Découverte de la revue Hors Cadre(s), observatoire de l'album et des littératures graphiques, qui en est déjà à son seizième numéro, consacré à La création et le numérique. Mise en page aérée, articles de fond sous des angles d'approche variés, enquêtes sérieuses, la publication destinée à la littérature jeunesse, rare lieu où la création littéraire et graphique s'épanouit encore, donne envie de retourner voir les précédents numéros. Sur le site Internet chacun reproduit son sommaire et les 48 pages que l'on peut feuilleter au format swf, mais la lecture de l'objet original reste indispensable à moins d'être radin au point de se crever les yeux et d'attraper la migraine en tentant de décrypter ce généreux avant-goût (L'Atelier du Poisson Soluble, 11€ le n° ou abonnement).


Ce n'est pas un hasard si je suis tombé sur cette belle revue, mais tout simplement parce que j'y suis cité plusieurs fois ainsi que certaines œuvres auxquelles j'ai participé.

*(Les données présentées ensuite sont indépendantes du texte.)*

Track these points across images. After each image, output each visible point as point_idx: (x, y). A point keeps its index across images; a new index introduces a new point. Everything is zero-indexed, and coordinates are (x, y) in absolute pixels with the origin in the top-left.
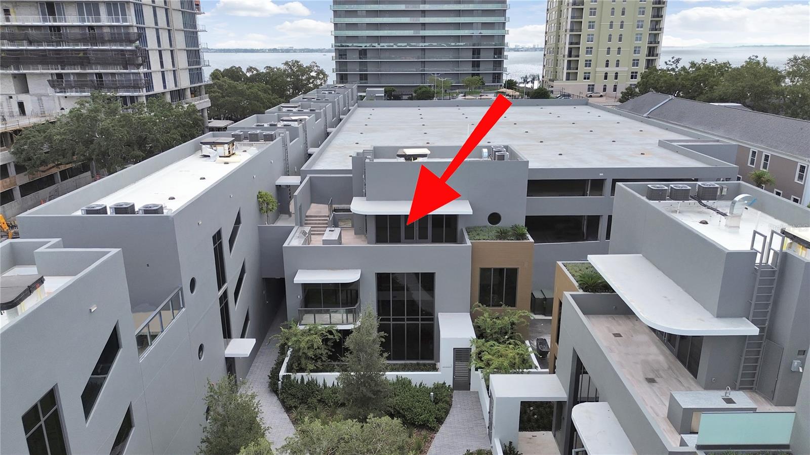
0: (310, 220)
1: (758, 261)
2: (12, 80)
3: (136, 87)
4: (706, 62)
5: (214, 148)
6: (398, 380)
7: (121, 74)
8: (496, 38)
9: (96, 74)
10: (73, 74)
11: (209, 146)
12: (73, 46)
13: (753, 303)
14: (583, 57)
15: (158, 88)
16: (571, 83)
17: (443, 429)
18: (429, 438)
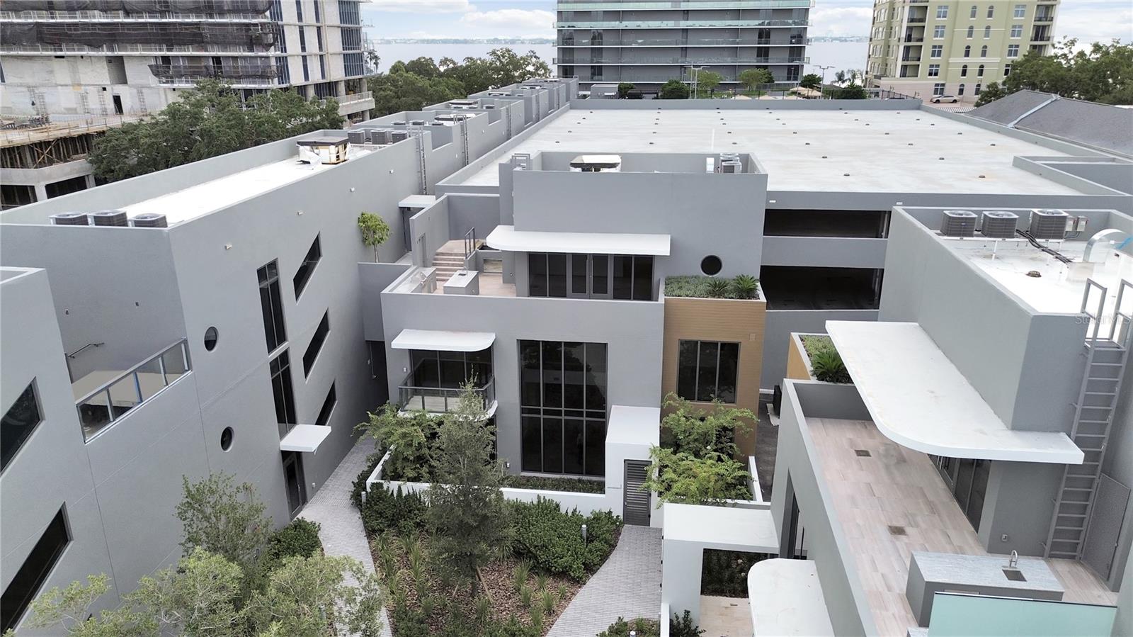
0: (441, 260)
1: (1090, 334)
2: (106, 66)
3: (265, 76)
4: (1118, 43)
5: (316, 151)
6: (539, 501)
7: (245, 58)
8: (794, 14)
9: (213, 57)
10: (183, 57)
11: (308, 148)
12: (183, 17)
13: (1079, 408)
14: (930, 40)
15: (296, 78)
16: (908, 81)
17: (594, 581)
18: (569, 594)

Ainsi Séverine Lebrun (Ceci n'est pas un livre - À la découverte des acteurs d'un nouveau monde) m'interroge sur le design sonore en s'appuyant sur Boum, roman graphique et sonore conçu avec l'illustrateur Mikaël Cixous et à paraître début mai chez Les Inéditeurs, et Marianne Berissi (On peut faire défiler le texte ?) évoque mon roman augmenté USA 1968 deux enfants réalisé avec la même équipe qui comprend également Sonia Cruchon et Mathias Franck. Et Yann Fastier de rappeler les antécédents du CD-Rom Alphabet créé avec Murielle Lefèvre et Frédéric Durieu à partir des illustrations de Květa Pacovská ; car ce fut bien l'âge d'or de la création numérique, avec des budgets considérables en regard de ce qui se pratique aujourd'hui et donc la possibilité de se plonger dans une recherche inventive encore inégalée, même par les superbes œuvres que l'équipe de Hors Cadre(s) recadre au fil des pages.


Dans son édito Sophie Van der Linden s'étonne que les créateurs insistent systématiquement que "l'ordinateur n'est qu'un outil". À chaque nouvelle révolution technologique il a pourtant fallu rappeler que les nouveaux instruments ne chassent pas forcément les anciens, mais qu'ils les complètent, offrant de réaliser des créations jusqu'ici seulement rêvées. À chaque support correspond des œuvres particulières et chaque œuvre doit trouver le support qui lui est le mieux adapté. Il aura ainsi fallu l'invention de la peinture en tube pour que les impressionnistes puissent glisser les couleurs dans leur poche et aillent peindre sur nature. De même la création numérique offre les ressources de l'interactivité, du partage entre lecteurs, des lumières inédites, des animations ou, en ce qui me concerne, la joie d'utiliser le son de mille manières inventives et complémentaires, loin des illustrations redondantes que tant de médias audiovisuels ont banalisé à force de rentabilisation, de marketing "ciblé", d'inculture et de perte de mémoire. Associer par exemple du son "hors cadre" aux images élargit l'espace en laissant deviner ce que l'on ne voit pas, et ses évocations laissent vagabonder l'imagination comme aucun autre artifice.